China is desperately trying to save a dairy company that, turns out, is too big to fail

China's Transition
China's Transition

A mysterious collapse in a Chinese dairy maker’s shares last week has renewed fears that China’s financial system is so shaky that authorities can do nothing but to muddle through a credit crunch.

Shares of China Huishan Dairy Holdings plunged 85% in an hour on March 24, wiping more than $4 billion from its market value. The crash, the biggest-ever intraday fall in Hong Kong, prompted an indefinite trading halt. It also caused collateral damage to firms linked to the Liaoning-based company, which has more than 11,600 employees and operates the largest number of dairy farms in China. Market observers are still trying to figure out what exactly triggered the sudden sell-off.

A company statement (pdf) filed to the Hong Kong stock exchange today (March 28) unearthed at least part of the mystery. In its first public comments since the stock crash, Huishan confirmed media reports that it had missed interest payments to its creditors, and that on March 23 the Liaoning provincial government held a meeting with the company and its 20-plus creditor banks to discuss remedies.

According to the statement, the Liaoning government proposed an “action plan” to solve any overdue interest payments within two weeks and to help improve Huishan’s liquidity position within a month. Some creditors—including Bank of China and Jilin Jiutai Rural Commercial Bank—pledged in the meeting that they “would continue to have confidence in the Group [Huishan] which has over 60 years of operating history,” said the statement.

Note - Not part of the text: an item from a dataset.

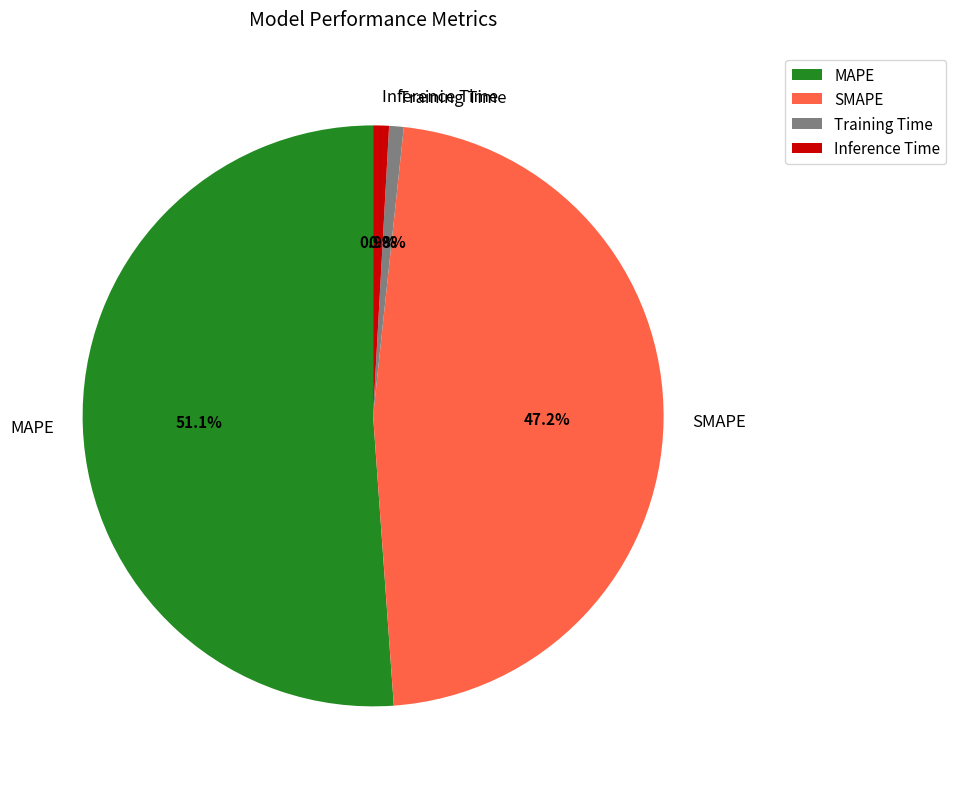

Does MAPE represent more than half of the total?

Yes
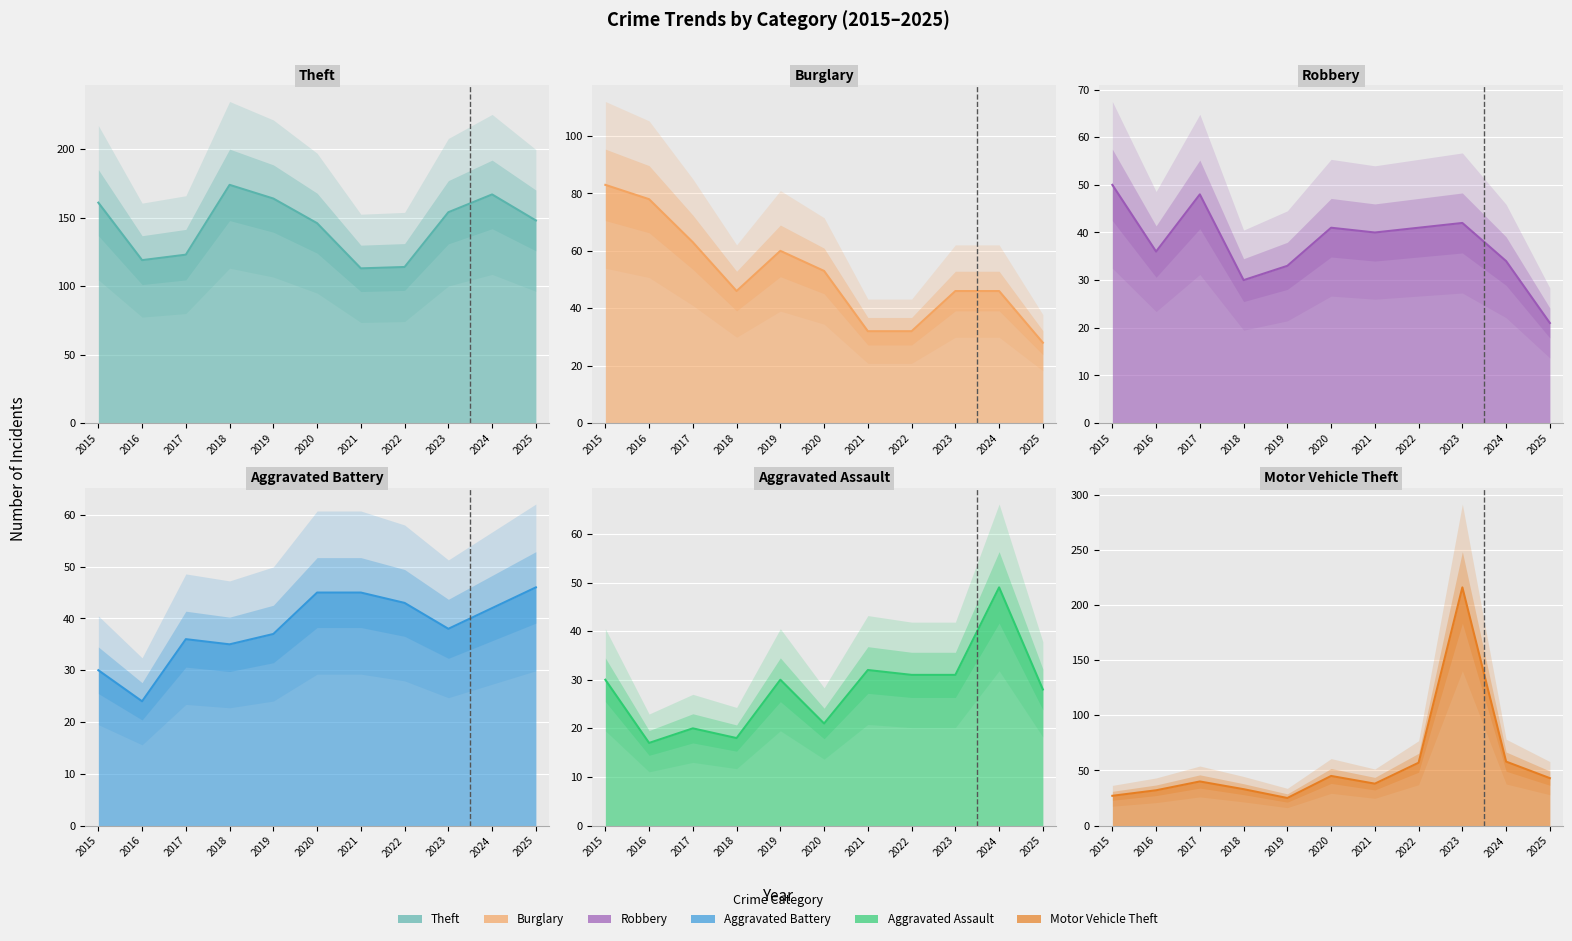

What is the spread (max minus min) of values at 2023?

185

The company also dismissed previous reports that it had issued fake invoices, and that chairman and controlling shareholder Yang Kai had misappropriated funds to invest in real estate in Shenyang, Liaoning’s capital. The statement confirmed that Yang’s wife Ge Kun, who is also an executive director in charge of relationships with the company’s principal bankers, has been out of contact since March 21, the same day that Yang learned of the late payments.

Financial news outlet Caixin revealed more details (link in Chinese) about the bailout package, based on an interview with creditor Hongling Capital head Zhou Shiping, who was at the March 23 meeting. The Liaoning government will pay over 90 million yuan ($13 million) for land owned by Huishan to inject cash into the company. It also ordered financial institutions involved not to downgrade the company’s credit rating or file lawsuits against it.

Citing unnamed creditor sources briefed on the meeting, Caixin also reported (link in Chinese) that Yang pledged to raise 15 billion yuan to solve the liquidity crisis through selling some of his shares in the company.

Quartz was unable to contact the company or the Liaoning government’s financial office, despite repeated attempts. Local media reported today (link in Chinese) that the police cordoned off Huishan’s headquarters in Shenyang, preventing creditors and journalists from communicating with the company.

Cows as collateral

Since the end of last year Huishan has been a prime target of short sellers, such as the hedge fund Muddy Waters. But prior to last week’s stock plunge, its shares had been among the most stable in Hong Kong, as Yang is believed to have pledged his shares (paywall) to buying even more of them, in an attempt to defend the stock price.

Today’s statement also revealed that Yang and Ge have pledged two-thirds of the Huishan shares they own, or half of the company’s total shares, as collateral for loans or as margin finance for stock trading. But such debt-fueled buying can’t go on and on, as the Financial Times explains (paywall):

Both sorts of loans tend to have strict limits following share price falls, after which point the borrower must either top up the collateral with more shares, repay some cash, or forfeit some shares. Typically the first of those limits sit about 20 per cent under the share price at which the loan was made.

The company’s profit has shrunk in the past few years, in part thanks to falling milk prices amid a global supply glut. But that didn’t stop its investment spree, powered by loans that in some cases used cows as collateral.

The Chinese government can’t afford to let Huishan fail. Credit markets already deeply distrust the rust-belt Liaoning province. Authorities there were revealed to be faking economic numbers, including the province’s GDP growth, from 2011 to 2014. The province was the only province that fell into recession last year. Meanwhile local firms Dongbei Special Steel and Dalian Machine Tool went into default last year.

If Huishan does go bust, the fallout could also be disastrous for some Chinese banks. At least one of them has already felt the chill: Jiutai Bank, which is the dairy maker’s second-biggest creditor, saw the biggest one-day drop in its shares this week. According to Caixin, the small bank’s loan to Huishan currently stands at around $266 million, bigger than its estimate of impairment losses on bad loans for the whole of 2016.

The situation is not much easier for the midsize Ping An Bank, which lent nearly $300 million to Yang’s offshore entity Champ Harvest, with a 25% stake in Huishan as collateral. If Ping An were to write off the loan in full, estimates Daiwa Capital Markets (paywall), its pretax profits could drop by 2% this year.